→ Quoted passage

----

Open luke4u opened 4 years ago
+1 for this. Ensuring a GPU is available in a production environment in the cloud can be a real nuisance. Also since MMdetection 2.0 there is support for CPU-only mode. So if someone is able to reproduce or convert the model to mmdetection 2.0-compatible format, then this model can be used for inference in a CPU-only environment. The nice part is that training can still be done with GPU, but the resulting checkpoints will be able to load and run in a CPU-only environment too.
See also this page on cpu-only mode and this page on upgrading from 1.x to 2.0. Unfortunately I wasn't able to succesfully convert the model myself using the provided conversion tool. Hopefully the creator could help out and provide trained models compatible with mmdetection 2.0.
Since the creator of issue #77 mentioned he was able to convert the model (but unfortunately did not share his config or conversion steps), I decided to give it another shot myself. Succesfully this time.
I would like to refer you all to my branch at iiLaurens/CascadeTabNet:mmdet2x. It includes a demo notebook on how to run using mmdetection v2.3.0 in a cpu only colab environment. You can find that notebook here. All checkpoint files can be found under the releases on this page. Happy inferencing!
Hi @iiLaurens , thank you for sharing the workflow!
Noticed you are using mmcv-full==1.0.5
There seems no distribution available for the Windows platform in below link, and mmcv-full relies on CUDA? (correct me if I am wrong).
https://openmmlab.oss-accelerate.aliyuncs.com/mmcv/dist/index.html
I had to install mmcv=1.0.5
, but ran into an error ModuleNotFoundError: No module named 'mmcv._ext'
Btw, do you manage to run the model on a Windows platform with only CPU?
As far as I know there is no windows version for mmcv-full. And as you noticed mmcv simply doesn't work at all. I run in Linux environment.
On Fri, Sep 25, 2020, 12:33 Luke notifications@github.com wrote:
Hi @iiLaurens https://github.com/iiLaurens , thank you for sharing the workflow! Noticed you are using mmcv-full==1.0.5 There seems no distribution available for the Windows platform in below link, and mmcv-full relies on CUDA? (correct me if I am wrong).

----

(Saved data entries)

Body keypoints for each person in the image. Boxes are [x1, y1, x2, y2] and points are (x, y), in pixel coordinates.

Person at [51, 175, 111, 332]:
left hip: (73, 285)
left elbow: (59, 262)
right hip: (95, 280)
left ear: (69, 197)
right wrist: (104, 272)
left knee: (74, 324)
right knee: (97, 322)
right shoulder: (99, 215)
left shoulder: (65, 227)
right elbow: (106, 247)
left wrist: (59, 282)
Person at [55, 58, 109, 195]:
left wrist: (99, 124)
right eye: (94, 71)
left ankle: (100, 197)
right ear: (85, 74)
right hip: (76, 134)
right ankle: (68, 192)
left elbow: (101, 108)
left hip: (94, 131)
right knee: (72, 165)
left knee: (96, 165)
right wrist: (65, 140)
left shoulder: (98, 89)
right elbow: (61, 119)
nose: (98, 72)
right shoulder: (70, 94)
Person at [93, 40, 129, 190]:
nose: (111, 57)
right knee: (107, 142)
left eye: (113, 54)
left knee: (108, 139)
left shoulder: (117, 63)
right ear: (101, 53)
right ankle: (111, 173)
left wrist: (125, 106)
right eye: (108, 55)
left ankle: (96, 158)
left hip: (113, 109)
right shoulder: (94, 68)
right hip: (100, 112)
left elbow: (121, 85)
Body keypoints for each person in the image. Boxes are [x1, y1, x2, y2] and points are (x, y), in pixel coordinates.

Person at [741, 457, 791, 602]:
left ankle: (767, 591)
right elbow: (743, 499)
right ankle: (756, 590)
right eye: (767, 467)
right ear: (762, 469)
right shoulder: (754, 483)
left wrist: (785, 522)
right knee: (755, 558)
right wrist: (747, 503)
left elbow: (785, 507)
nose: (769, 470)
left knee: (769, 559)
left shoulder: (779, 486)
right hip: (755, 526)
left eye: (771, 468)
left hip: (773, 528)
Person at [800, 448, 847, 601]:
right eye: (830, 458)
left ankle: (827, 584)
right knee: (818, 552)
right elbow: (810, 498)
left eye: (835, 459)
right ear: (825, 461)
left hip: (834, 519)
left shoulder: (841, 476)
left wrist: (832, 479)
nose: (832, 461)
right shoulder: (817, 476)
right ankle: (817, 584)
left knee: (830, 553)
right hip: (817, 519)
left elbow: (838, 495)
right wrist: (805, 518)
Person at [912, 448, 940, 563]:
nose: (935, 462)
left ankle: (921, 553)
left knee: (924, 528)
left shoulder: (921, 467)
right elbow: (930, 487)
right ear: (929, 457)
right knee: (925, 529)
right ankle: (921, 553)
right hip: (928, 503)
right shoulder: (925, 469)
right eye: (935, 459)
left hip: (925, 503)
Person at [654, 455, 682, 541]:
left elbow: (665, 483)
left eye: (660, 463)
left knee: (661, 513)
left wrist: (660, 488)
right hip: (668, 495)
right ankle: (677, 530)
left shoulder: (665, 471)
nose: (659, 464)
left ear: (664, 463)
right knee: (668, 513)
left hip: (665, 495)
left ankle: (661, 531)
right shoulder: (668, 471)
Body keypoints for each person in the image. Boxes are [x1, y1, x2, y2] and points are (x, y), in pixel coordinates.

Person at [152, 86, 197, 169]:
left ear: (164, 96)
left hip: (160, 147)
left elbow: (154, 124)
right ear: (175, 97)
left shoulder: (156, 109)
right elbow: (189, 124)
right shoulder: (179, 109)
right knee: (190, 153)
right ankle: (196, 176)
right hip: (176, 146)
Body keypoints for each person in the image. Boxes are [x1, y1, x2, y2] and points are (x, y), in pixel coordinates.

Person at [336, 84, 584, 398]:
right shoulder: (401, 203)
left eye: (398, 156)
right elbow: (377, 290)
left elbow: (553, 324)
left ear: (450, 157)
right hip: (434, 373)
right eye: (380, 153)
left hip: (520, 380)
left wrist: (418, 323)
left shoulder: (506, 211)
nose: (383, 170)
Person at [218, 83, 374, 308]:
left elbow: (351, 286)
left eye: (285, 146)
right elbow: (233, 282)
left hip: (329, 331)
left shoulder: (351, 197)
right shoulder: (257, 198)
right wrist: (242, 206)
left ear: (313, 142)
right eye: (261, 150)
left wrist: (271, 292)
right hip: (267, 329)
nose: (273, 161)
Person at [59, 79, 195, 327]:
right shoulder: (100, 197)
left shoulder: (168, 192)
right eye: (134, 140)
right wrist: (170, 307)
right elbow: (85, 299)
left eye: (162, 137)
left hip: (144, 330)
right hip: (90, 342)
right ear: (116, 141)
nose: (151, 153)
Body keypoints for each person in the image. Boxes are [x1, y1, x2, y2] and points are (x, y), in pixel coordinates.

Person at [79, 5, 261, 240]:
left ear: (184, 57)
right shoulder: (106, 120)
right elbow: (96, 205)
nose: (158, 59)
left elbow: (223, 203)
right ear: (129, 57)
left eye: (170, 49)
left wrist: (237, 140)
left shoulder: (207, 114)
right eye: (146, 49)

----

→ Things to do
1 - Translate this sentence from the CPU-only mmdetection thread into Spanish: "As far as I know there is no windows version for mmcv-full."
2 - Answer these questions from the CPU-only mmdetection thread:
(a) Since which version of MMdetection has CPU-only mode been supported?
(b) Which mmdetection version does the demo notebook in the shared branch use?
(c) In what kind of environment does the branch author run the model?
3 - Reproduce the stretch of the CPU-only mmdetection thread from "Since the creator" through "page. Happy inferencing!" word for word.

→ Outputs for the tasks
1 - Hasta donde sé, no existe una versión de mmcv-full para Windows.

2 -
(a) MMdetection 2.0
(b) mmdetection v2.3.0
(c) A Linux environment

3 -
Since the creator of issue #77 mentioned he was able to convert the model (but unfortunately did not share his config or conversion steps), I decided to give it another shot myself. Succesfully this time.
I would like to refer you all to my branch at iiLaurens/CascadeTabNet:mmdet2x. It includes a demo notebook on how to run using mmdetection v2.3.0 in a cpu only colab environment. You can find that notebook here. All checkpoint files can be found under the releases on this page. Happy inferencing!